■ Given request ■
Please write out, word for word, the part of the BBC licence fee article below starting at "Graham Lovelace, a" and ending at "how they recovered.".

■ Text to read ■
———
Mark Thompson, the BBC’s Director-General, conceded last night that “clearly the timing of his departure is not absolutely perfect”, but said that “much of the BBC’s work on the licence fee bid is now done; the ball is in the Government’s court”.
An agreement on the BBC licence fee is due in the next few weeks, with the Corporation asking for inflation plus 1.8 per cent a year for the seven years from April. That would take the fee from its existing £131.50 level to about £178 in 2013.
The cigar-chomping Mr Grade was valued for his political skills and his departure leaves Mr Thompson badly exposed as he assumes the principal responsibility for the negotiations. A threat by Mr Thompson to pull the plug on a move to Salford was badly received by ministers, who shortly will thrash out the issue in Whitehall.
A senior Treasury source said last night that the BBC could not expect to be excluded from the disciplines facing the wider public sector in the 2007 spending review. “It is simply not realistic for publicly funded bodies to be asking for above-inflation increases,” the source said. The Treasury is seeking a four-year deal, compared with the BBC’s hoped-for seven-year deal, and Ms Jowell is understood to have proposed a compromise, five-year agreement. The BBC has stepped back, allowing Ms Jowell to put its case in talks with the Treasury.
Last night, Mr Thompson said that he did not know what would emerge.
As an alternative, the BBC is hoping that, if the Treasury opts for a tough settlement, it might allow a ring-fenced sum to deal with the one-off costs of digital switchover, and an extension to its £200 million overdraft.
Mr Grade’s move to ITV clearly shocked both the BBC and the Government. Mr Thompson was informed by phone in mid-afternoon on Monday. Ms Jowell was telephoned at 6pm to be given the news.
Despite the surprise, the impact on BBC morale appears to have been relatively limited. “It’s very Michael Grade — intuitive and unexpected,” Mr Thompson said. “Yesterday people were saying that BBC bosses were incandescent. I think it was more a case of raised eyebrows.”
Possible contenders for the vacant chairman’s job include Lord Burns, the former Treasury permanent secretary, David Dimbleby, the veteran broadcaster, Sir Howard Davies, Principal of the London School of Economics, and Paul Myners, chairman of the Guardian Media Group.
The vacant job for chairman of the new BBC regulator, the BBC Trust, which Mr Grade was to have assumed, will be advertised at the end of the week, with the hope of filling the £140,000-a-year role as quickly as possible.
Graham Lovelace, a media consultant, said: “The BBC will get over this. It is a great British institution, like Marks & Spencer — and look at how they recovered.
“The stability of day-to-day BBC management is not affected.”
———
■ Data shown ■
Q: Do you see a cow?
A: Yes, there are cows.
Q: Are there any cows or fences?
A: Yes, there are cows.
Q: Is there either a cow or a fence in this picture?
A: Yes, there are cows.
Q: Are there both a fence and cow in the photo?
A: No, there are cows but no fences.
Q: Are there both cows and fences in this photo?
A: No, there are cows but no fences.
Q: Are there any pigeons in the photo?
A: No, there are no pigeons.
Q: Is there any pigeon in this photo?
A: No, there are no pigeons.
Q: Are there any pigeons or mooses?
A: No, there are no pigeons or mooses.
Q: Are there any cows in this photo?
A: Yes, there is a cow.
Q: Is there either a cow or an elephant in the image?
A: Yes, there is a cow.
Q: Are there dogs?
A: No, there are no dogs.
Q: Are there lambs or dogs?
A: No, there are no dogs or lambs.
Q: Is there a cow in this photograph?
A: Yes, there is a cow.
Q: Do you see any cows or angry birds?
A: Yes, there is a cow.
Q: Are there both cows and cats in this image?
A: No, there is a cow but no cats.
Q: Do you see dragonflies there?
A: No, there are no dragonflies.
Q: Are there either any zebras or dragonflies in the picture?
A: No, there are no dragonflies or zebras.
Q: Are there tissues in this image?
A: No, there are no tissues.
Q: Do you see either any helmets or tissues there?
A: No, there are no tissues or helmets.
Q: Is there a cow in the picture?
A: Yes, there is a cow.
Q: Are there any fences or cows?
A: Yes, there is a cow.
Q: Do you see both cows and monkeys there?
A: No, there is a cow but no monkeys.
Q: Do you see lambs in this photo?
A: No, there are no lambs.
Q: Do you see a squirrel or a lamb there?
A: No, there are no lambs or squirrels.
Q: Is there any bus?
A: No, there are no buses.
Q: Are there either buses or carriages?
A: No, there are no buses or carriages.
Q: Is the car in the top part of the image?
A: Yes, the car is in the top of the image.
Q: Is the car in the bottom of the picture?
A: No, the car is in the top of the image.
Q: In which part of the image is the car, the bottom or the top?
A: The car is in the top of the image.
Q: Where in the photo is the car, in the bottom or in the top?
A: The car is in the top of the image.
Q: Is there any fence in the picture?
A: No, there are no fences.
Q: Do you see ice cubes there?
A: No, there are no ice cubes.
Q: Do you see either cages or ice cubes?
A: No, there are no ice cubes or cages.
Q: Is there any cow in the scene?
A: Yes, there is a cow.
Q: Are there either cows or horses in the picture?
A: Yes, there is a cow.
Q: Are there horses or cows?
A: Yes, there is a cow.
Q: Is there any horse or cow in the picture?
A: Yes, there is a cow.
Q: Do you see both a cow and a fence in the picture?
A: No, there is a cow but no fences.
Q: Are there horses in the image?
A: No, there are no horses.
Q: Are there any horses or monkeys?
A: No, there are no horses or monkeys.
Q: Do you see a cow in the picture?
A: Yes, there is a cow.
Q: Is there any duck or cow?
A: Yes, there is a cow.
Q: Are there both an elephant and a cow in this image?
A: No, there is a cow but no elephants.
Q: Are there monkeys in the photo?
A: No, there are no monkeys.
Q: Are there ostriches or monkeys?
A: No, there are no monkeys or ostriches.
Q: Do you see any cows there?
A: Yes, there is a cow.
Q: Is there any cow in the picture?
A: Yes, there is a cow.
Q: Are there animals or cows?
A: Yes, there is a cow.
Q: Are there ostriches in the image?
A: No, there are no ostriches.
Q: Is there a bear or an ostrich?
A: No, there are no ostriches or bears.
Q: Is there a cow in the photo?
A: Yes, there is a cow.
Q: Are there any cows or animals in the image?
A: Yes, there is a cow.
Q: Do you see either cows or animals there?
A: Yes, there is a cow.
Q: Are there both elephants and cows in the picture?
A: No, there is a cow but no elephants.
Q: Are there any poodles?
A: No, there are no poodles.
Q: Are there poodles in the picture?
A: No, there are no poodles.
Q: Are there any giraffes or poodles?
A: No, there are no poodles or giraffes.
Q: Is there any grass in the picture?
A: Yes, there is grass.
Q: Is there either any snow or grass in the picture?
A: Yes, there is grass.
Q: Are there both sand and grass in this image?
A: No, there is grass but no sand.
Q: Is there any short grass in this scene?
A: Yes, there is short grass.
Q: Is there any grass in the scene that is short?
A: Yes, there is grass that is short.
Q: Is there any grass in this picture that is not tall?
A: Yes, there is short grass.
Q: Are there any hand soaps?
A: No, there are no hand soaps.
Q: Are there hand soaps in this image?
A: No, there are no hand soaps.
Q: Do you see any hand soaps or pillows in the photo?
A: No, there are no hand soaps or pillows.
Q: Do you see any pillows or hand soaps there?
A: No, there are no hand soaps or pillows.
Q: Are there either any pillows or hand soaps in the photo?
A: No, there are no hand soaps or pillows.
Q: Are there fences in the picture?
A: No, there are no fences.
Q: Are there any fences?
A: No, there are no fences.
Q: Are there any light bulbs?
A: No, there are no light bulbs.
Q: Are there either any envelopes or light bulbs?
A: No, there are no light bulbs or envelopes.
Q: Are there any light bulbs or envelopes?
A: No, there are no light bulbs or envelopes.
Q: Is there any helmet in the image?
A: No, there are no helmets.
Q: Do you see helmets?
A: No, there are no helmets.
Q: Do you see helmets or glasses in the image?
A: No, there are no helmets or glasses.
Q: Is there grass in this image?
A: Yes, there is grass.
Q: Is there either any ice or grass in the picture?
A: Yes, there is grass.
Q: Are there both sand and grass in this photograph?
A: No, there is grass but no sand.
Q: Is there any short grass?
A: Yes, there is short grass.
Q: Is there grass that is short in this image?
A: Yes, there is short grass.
———
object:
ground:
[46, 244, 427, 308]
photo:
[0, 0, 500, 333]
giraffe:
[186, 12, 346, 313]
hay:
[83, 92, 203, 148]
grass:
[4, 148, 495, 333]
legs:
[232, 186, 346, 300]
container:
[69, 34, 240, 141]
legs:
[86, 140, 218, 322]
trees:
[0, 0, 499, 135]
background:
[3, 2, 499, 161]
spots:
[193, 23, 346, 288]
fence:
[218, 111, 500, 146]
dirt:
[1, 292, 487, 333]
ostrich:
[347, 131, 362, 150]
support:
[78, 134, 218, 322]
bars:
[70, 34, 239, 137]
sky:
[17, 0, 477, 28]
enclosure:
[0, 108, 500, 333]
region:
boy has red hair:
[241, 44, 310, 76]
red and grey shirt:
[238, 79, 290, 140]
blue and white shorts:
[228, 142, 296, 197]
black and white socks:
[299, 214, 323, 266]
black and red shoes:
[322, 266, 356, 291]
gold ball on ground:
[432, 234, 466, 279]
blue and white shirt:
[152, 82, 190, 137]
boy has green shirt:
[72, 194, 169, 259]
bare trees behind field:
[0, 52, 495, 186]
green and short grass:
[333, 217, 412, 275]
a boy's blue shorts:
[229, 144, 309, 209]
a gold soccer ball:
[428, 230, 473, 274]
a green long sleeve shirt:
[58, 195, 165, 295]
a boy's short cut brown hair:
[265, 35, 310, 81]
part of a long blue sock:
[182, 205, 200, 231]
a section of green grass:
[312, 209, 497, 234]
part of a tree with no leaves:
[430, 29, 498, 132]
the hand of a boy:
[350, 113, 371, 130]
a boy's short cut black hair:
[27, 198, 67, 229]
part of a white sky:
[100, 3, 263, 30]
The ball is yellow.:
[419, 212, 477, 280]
———
■ Worked solution ■
Graham Lovelace, a media consultant, said: “The BBC will get over this. It is a great British institution, like Marks & Spencer — and look at how they recovered.